Aim of the task ▸ Look below. Copy each line that has "driveway" in it.

Working data ▸
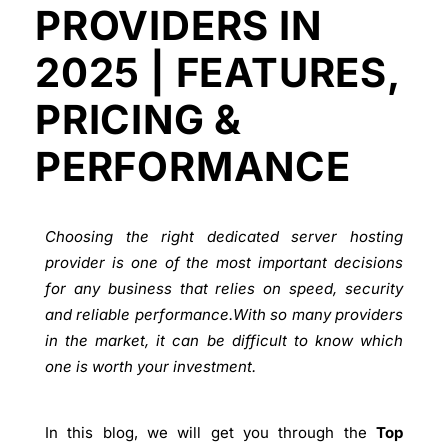
PROVIDERS IN
2025 | FEATURES,
PRICING &
PERFORMANCE
Choosing the right dedicated server hosting
provider is one of the most important decisions
for any business that relies on speed, security
and reliable performance.With so many providers
in the market, it can be difficult to know which
one is worth your investment.
In this blog, we will get you through the
Top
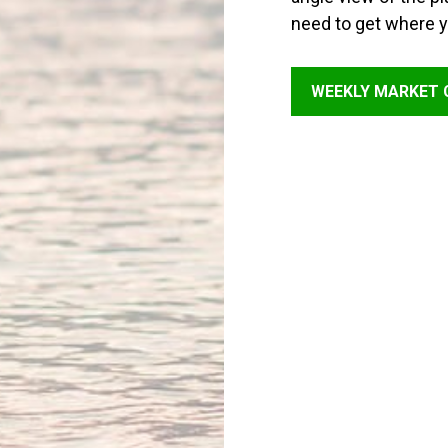
need to get where y
WEEKLY MARKET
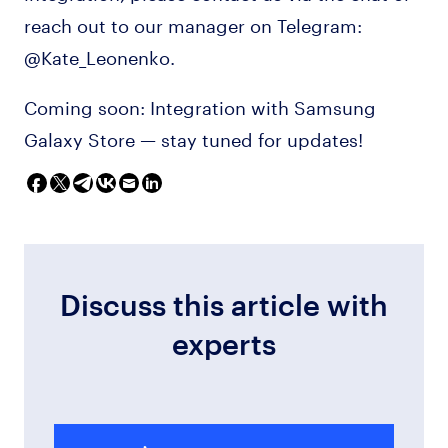
reach out to our manager on Telegram:
@Kate_Leonenko.
Coming soon: Integration with Samsung
Galaxy Store — stay tuned for updates!
Discuss this article with
experts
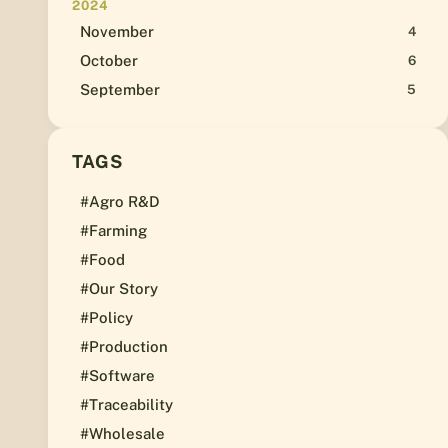
2024
November
4
October
6
September
5
TAGS
#Agro R&D
#Farming
#Food
#Our Story
#Policy
#Production
#Software
#Traceability
#Wholesale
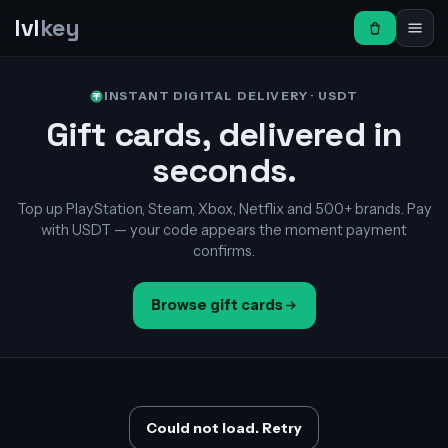
lvl
key
INSTANT DIGITAL DELIVERY · USDT
Gift cards, delivered in
seconds.
Top up PlayStation, Steam, Xbox, Netflix and 500+ brands. Pay
with USDT — your code appears the moment payment
confirms.
Browse gift cards
Could not load. Retry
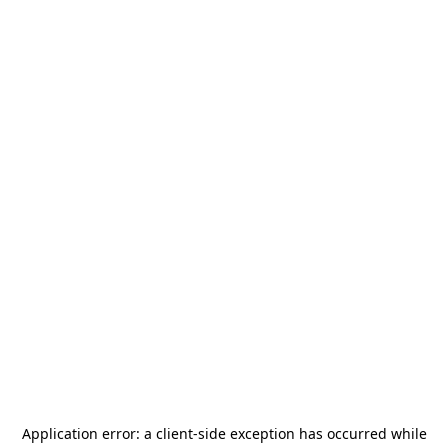
Application error: a
client
-side exception has occurred while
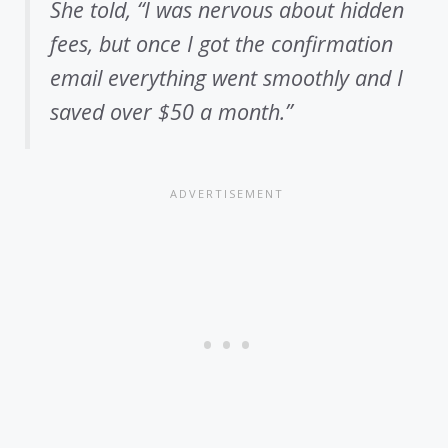
She told, “I was nervous about hidden
fees, but once I got the confirmation
email everything went smoothly and I
saved over $50 a month.”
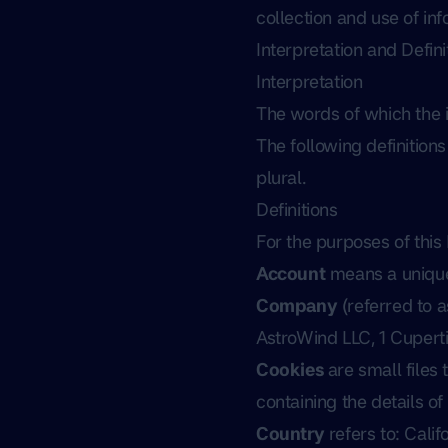
collection and use of inf
Interpretation and Defini
Interpretation
The words of which the in
The following definition
plural.
Definitions
For the purposes of this 
Account
means a unique 
Company
(referred to a
AstroWind LLC, 1 Cupert
Cookies
are small files
containing the details o
Country
refers to: Calif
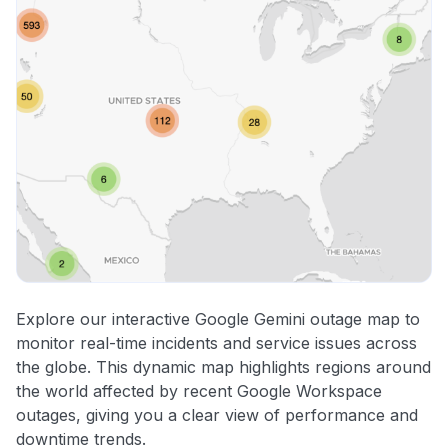
Explore our interactive Google Gemini outage map to
monitor real-time incidents and service issues across
the globe. This dynamic map highlights regions around
the world affected by recent Google Workspace
outages, giving you a clear view of performance and
downtime trends.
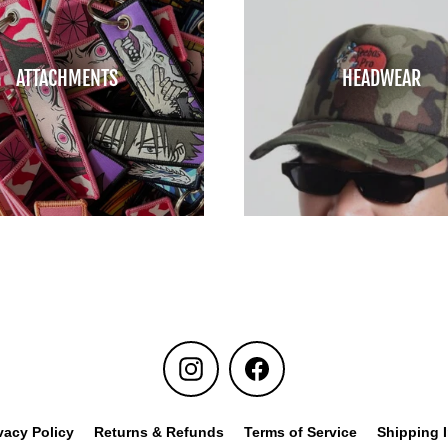
ATTACHMENTS
HEADWEAR
Instagram
Facebook
vacy Policy
Returns & Refunds
Terms of Service
Shipping 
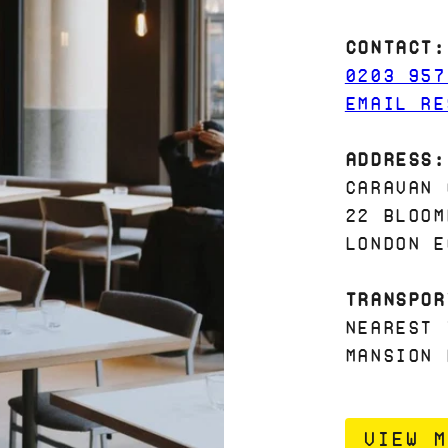
Contact:
0203 957
EMAIL RE
Address:
Caravan 
22 Bloom
London E
Transpor
Nearest 
Mansion 
VIEW M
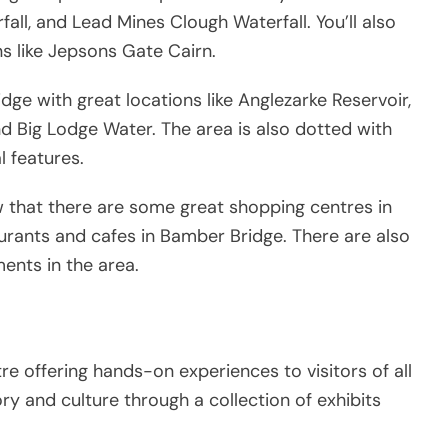
all, and Lead Mines Clough Waterfall. You’ll also
ns like Jepsons Gate Cairn.
ge with great locations like Anglezarke Reservoir,
nd Big Lodge Water. The area is also dotted with
 features.
ow that there are some great shopping centres in
staurants and cafes in Bamber Bridge. There are also
ents in the area.
e offering hands-on experiences to visitors of all
story and culture through a collection of exhibits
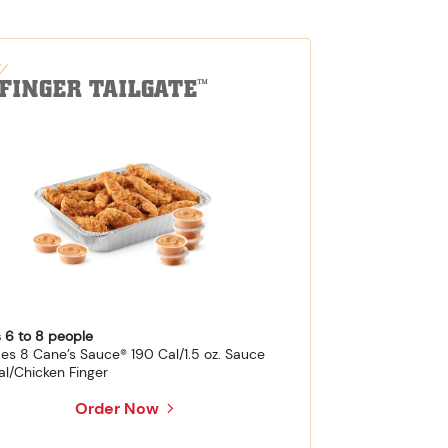
-FINGER TAILGATE
™
 6 to 8 people
des 8 Cane’s Sauce® 190 Cal/1.5 oz. Sauce
al/Chicken Finger
Order Now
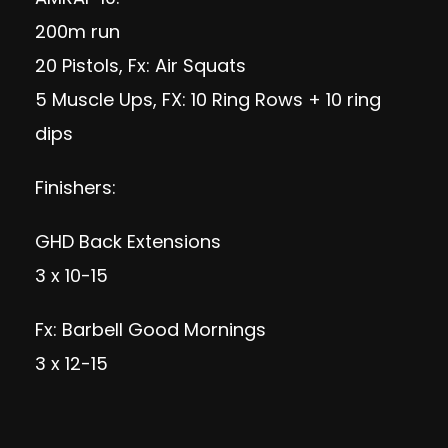
200m run
20 Pistols, Fx: Air Squats
5 Muscle Ups, FX: 10 Ring Rows + 10 ring
dips
Finishers:
GHD Back Extensions
3 x 10-15
Fx: Barbell Good Mornings
3 x 12-15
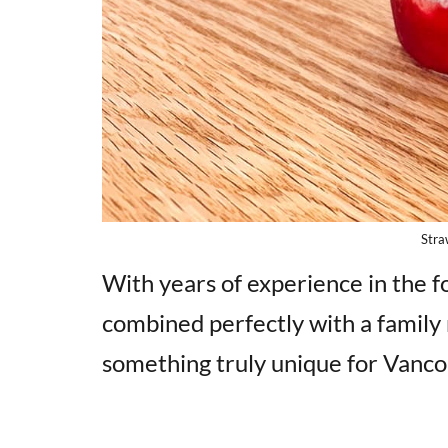
Stra
With years of experience in the fo
combined perfectly with a family 
something truly unique for Vanco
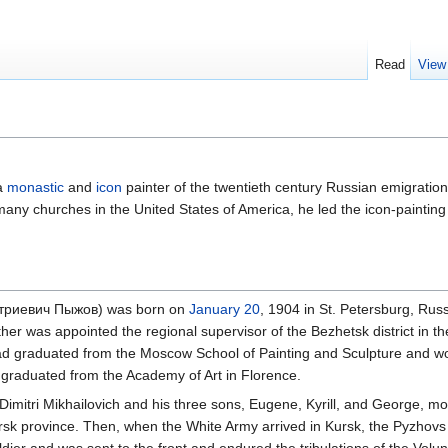
Read
View
a
monastic
and
icon
painter of the twentieth century Russian emigratio
any churches in the United States of America, he led the icon-painting
митриевич Пыжов) was born on
January 20
, 1904 in St. Petersburg, Russ
er was appointed the regional supervisor of the Bezhetsk district in the 
had graduated from the Moscow School of Painting and Sculpture and wo
d graduated from the Academy of Art in Florence.
 Dimitri Mikhailovich and his three sons, Eugene, Kyrill, and George, 
rsk province. Then, when the White Army arrived in Kursk, the Pyzhovs 
oldier and was sent to the front and endured the tribulations of the Vol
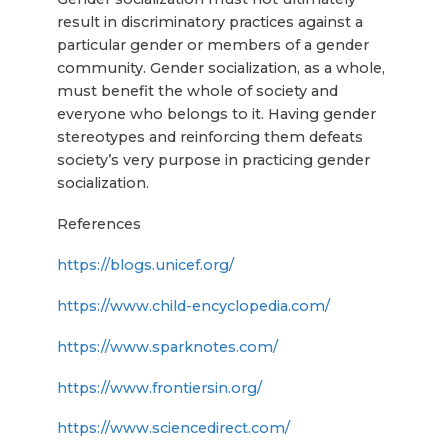
result in discriminatory practices against a
particular gender or members of a gender
community. Gender socialization, as a whole,
must benefit the whole of society and
everyone who belongs to it. Having gender
stereotypes and reinforcing them defeats
society’s very purpose in practicing gender
socialization.
References
https://blogs.unicef.org/
https://www.child-encyclopedia.com/
https://www.sparknotes.com/
https://www.frontiersin.org/
https://www.sciencedirect.com/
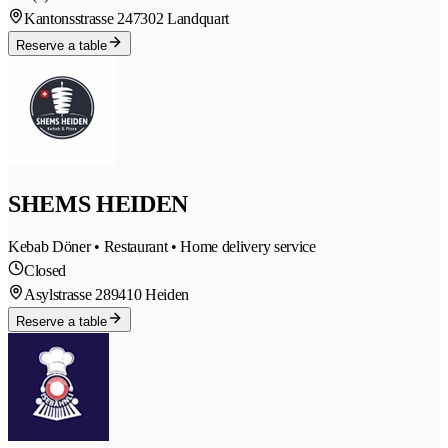
Kantonsstrasse 24
7302 Landquart
Reserve a table
SHEMS HEIDEN
Kebab Döner • Restaurant • Home delivery service
Closed
Asylstrasse 28
9410 Heiden
Reserve a table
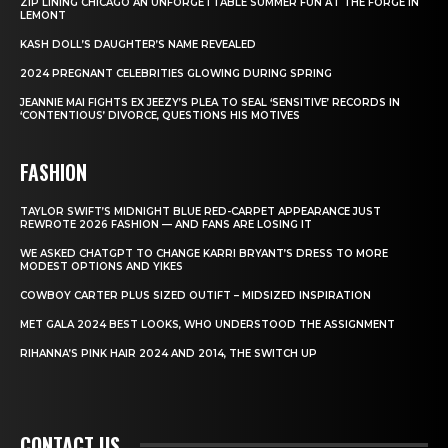
ZIP LINING CHICAGO AN UNFORGETTABLE SUMMER FUN AT THE FORGE IN
LEMONT
KASH DOLL’S DAUGHTER’S NAME REVEALED
2024 PREGNANT CELEBRITIES GLOWING DURING SPRING
JEANNIE MAI FIGHTS EX JEEZY’S PLEA TO SEAL ‘SENSITIVE’ RECORDS IN
‘CONTENTIOUS’ DIVORCE, QUESTIONS HIS MOTIVES
FASHION
TAYLOR SWIFT’S MIDNIGHT BLUE RED-CARPET APPEARANCE JUST
REWROTE 2026 FASHION — AND FANS ARE LOSING IT
WE ASKED CHATGPT TO CHANGE KARRI BRYANT’S DRESS TO MORE
MODEST OPTIONS AND YIKES
COWBOY CARTER PLUS SIZED OUTIFT – MIDSIZED INSPIRATION
MET GALA 2024 BEST LOOKS, WHO UNDERSTOOD THE ASSIGNMENT
RIHANNA’S PINK HAIR 2024 AND 2014, THE SWITCH UP
CONTACT US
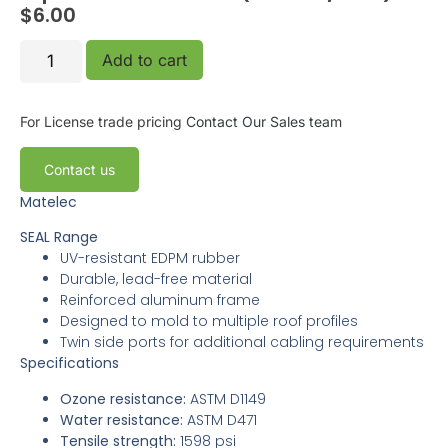
$
6.00
Add to cart
For License trade pricing
Contact Our Sales team
Contact us
Matelec
SEAL Range
UV-resistant EDPM rubber
Durable, lead-free material
Reinforced aluminum frame
Designed to mold to multiple roof profiles
Twin side ports for additional cabling requirements
Specifications
Ozone resistance:
ASTM D1149
Water resistance:
ASTM D471
Tensile strength:
1598 psi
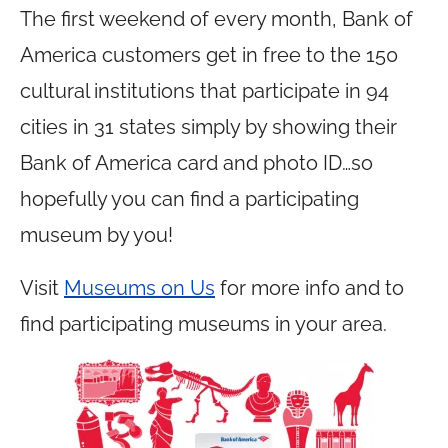
The first weekend of every month, Bank of
America customers get in free to the 150
cultural institutions that participate in 94
cities in 31 states simply by showing their
Bank of America card and photo ID…so
hopefully you can find a participating
museum by you!
Visit
Museums on Us
for more info and to
find participating museums in your area.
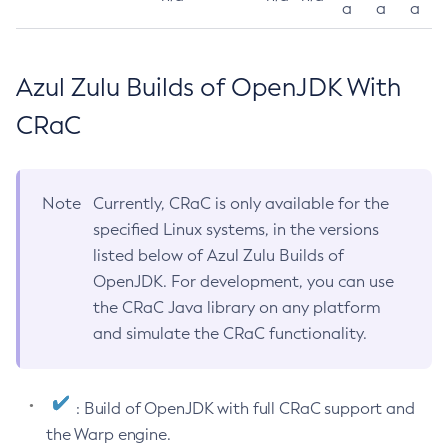
a
a
a
Azul Zulu Builds of OpenJDK With
CRaC
Note
Currently, CRaC is only available for the
specified Linux systems, in the versions
listed below of Azul Zulu Builds of
OpenJDK. For development, you can use
the CRaC Java library on any platform
and simulate the CRaC functionality.
: Build of OpenJDK with full CRaC support and
the Warp engine.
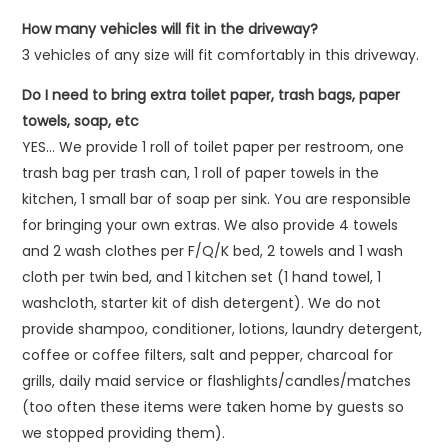
How many vehicles will fit in the driveway?
3 vehicles of any size will fit comfortably in this driveway.
Do I need to bring extra toilet paper, trash bags, paper
towels, soap, etc
YES… We provide 1 roll of toilet paper per restroom, one
trash bag per trash can, 1 roll of paper towels in the
kitchen, 1 small bar of soap per sink. You are responsible
for bringing your own extras. We also provide 4 towels
and 2 wash clothes per F/Q/K bed, 2 towels and 1 wash
cloth per twin bed, and 1 kitchen set (1 hand towel, 1
washcloth, starter kit of dish detergent). We do not
provide shampoo, conditioner, lotions, laundry detergent,
coffee or coffee filters, salt and pepper, charcoal for
grills, daily maid service or flashlights/candles/matches
(too often these items were taken home by guests so
we stopped providing them).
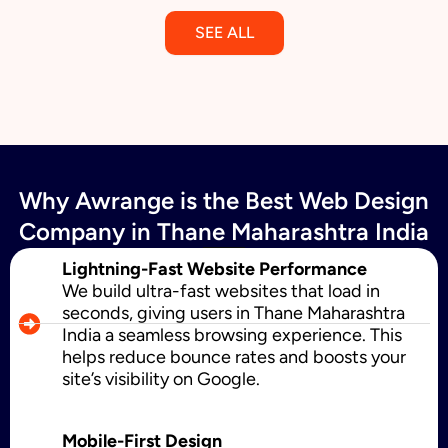
SEE ALL
Email Marketing
Why Awrange is the Best Web Design
SMS Marketing
Company in Thane Maharashtra India
Lightning-Fast Website Performance
We build ultra-fast websites that load in
Political Digital Marketing
seconds, giving users in Thane Maharashtra
India a seamless browsing experience. This
helps reduce bounce rates and boosts your
site’s visibility on Google.
Custom Website Design
Mobile-First Design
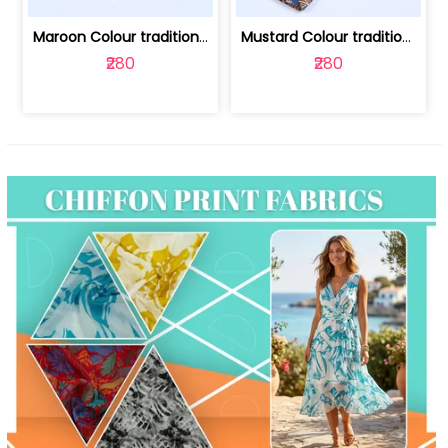
Maroon Colour traditional Bagru Print... | 100231764F
Mustard Colour traditional Bagru Prin... | 100231764C
₹280
₹280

Result below ▸
How many vehicles will fit in the driveway?
3 vehicles of any size will fit comfortably in this driveway.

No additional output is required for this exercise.